Required work - Edit the stretch of the passage on caring for the poor from "In the first" through "(D&C 83:2, 4–6.)", putting "support" in place of "maintenance".

Supplied text -
※ ※ ※

In the first place, the Church is expressly and directly to care for its poor and needy, and the bishop is charged with the responsibility of carrying out that command and is given all the rights, prerogatives, and functions necessary therefor.

In the next place, the standard of care has been indicated. The bishop has been directed “to keep the Lord’s storehouse; to receive the funds of the church … and to administer to [the] wants” of his people. (D&C 72:10–11.)

To the Church the Lord gave this law:

“Women have claim on their husbands for their maintenance. …

“Children have claim upon their parents for their maintenance. …

“And after that, they have claim upon the church, or in other words upon the Lord’s storehouse. …

“And the storehouse shall be kept by the consecrations of the church; and widows and orphans shall be provided for, as also the poor.” (D&C 83:2, 4–6.)

The Lord has authorized exceptional measures to secure the materials to care for these unfortunate members. He has directed the bishop to search “after the poor to administer to their wants by humbling the rich and the proud.” (D&C 84:112.)

On another occasion He said:

“Wo unto you rich men, that will not give your substance to the poor, for your riches will canker your souls; and this shall be your lamentation in the day of visitation, and of judgment, and of indignation: The harvest is past, the summer is ended, and my soul is not saved!” (D&C 56:16.)

Neither in public relief nor in private charity is any duty, restraint, or inhibition placed upon the needy recipient of help. He may take and take, and grasp for more. It is quite otherwise in the Church. The Lord has said to the unworthy poor:

“Wo unto you poor men, whose hearts are not broken, whose spirits are not contrite, and whose bellies are not satisfied, and whose hands are not stayed from laying hold upon other men’s goods, whose eyes are full of greediness, and who will not labor with your own hands!” (D&C 56:17.)

Under the Lord’s plan, the reward coming to those who help is not so much that a blessing will be added to those helping the poor, as a declaration that blessings shall be lost by those who do not help them.

“And remember in all things the poor and the needy, the sick and the afflicted, for he that doeth not these things, the same is not my disciple.” (D&C 52:40.)

“I prepared all things, and have given unto the children of men to be agents unto themselves.

“Therefore, if any man shall take of the abundance which I have made, and impart not his portion, according to the law of my gospel, unto the poor and the needy, he shall, with the wicked, lift up his eyes in hell, being in torment.” (D&C 104:17–18.)

But the real end of all help to the poor and the needy, under the Lord’s plan, is not the mere temporal help, for after warning the poor against pride, covetousness, thieving, greediness, and laziness—none of which things enter into public relief and rarely into private charity—the Lord says:

“But blessed are the poor who are pure in heart, whose hearts are broken, and whose spirits are contrite, for they shall see the kingdom of God coming in power and great glory unto their deliverance; for the fatness of the earth shall be theirs.

※ ※ ※

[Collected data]
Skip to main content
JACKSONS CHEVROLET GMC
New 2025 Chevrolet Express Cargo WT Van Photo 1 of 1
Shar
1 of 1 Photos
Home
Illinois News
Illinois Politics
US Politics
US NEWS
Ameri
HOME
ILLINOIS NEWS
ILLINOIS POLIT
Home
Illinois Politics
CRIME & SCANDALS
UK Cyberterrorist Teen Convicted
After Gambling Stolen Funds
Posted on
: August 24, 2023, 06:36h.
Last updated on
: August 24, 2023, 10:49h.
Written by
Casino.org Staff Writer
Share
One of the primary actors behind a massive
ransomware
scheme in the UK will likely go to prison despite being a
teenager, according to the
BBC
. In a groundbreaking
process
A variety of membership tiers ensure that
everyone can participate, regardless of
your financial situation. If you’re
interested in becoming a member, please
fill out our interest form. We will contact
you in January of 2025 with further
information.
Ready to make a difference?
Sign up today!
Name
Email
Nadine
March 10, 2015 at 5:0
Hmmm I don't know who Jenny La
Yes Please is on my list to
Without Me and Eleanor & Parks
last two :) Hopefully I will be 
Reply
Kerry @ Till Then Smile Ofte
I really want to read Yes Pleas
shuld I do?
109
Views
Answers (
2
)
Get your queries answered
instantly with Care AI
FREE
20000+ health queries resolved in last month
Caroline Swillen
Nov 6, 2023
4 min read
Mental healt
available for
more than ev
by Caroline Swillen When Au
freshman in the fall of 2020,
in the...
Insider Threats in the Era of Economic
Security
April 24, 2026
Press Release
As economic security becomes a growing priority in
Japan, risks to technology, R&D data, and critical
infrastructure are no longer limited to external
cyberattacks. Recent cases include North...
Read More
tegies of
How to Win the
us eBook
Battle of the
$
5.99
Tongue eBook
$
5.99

※ ※ ※

Reply to the task -
In the first place, the Church is expressly and directly to care for its poor and needy, and the bishop is charged with the responsibility of carrying out that command and is given all the rights, prerogatives, and functions necessary therefor.

In the next place, the standard of care has been indicated. The bishop has been directed “to keep the Lord’s storehouse; to receive the funds of the church … and to administer to [the] wants” of his people. (D&C 72:10–11.)

To the Church the Lord gave this law:

“Women have claim on their husbands for their support. …

“Children have claim upon their parents for their support. …

“And after that, they have claim upon the church, or in other words upon the Lord’s storehouse. …

“And the storehouse shall be kept by the consecrations of the church; and widows and orphans shall be provided for, as also the poor.” (D&C 83:2, 4–6.)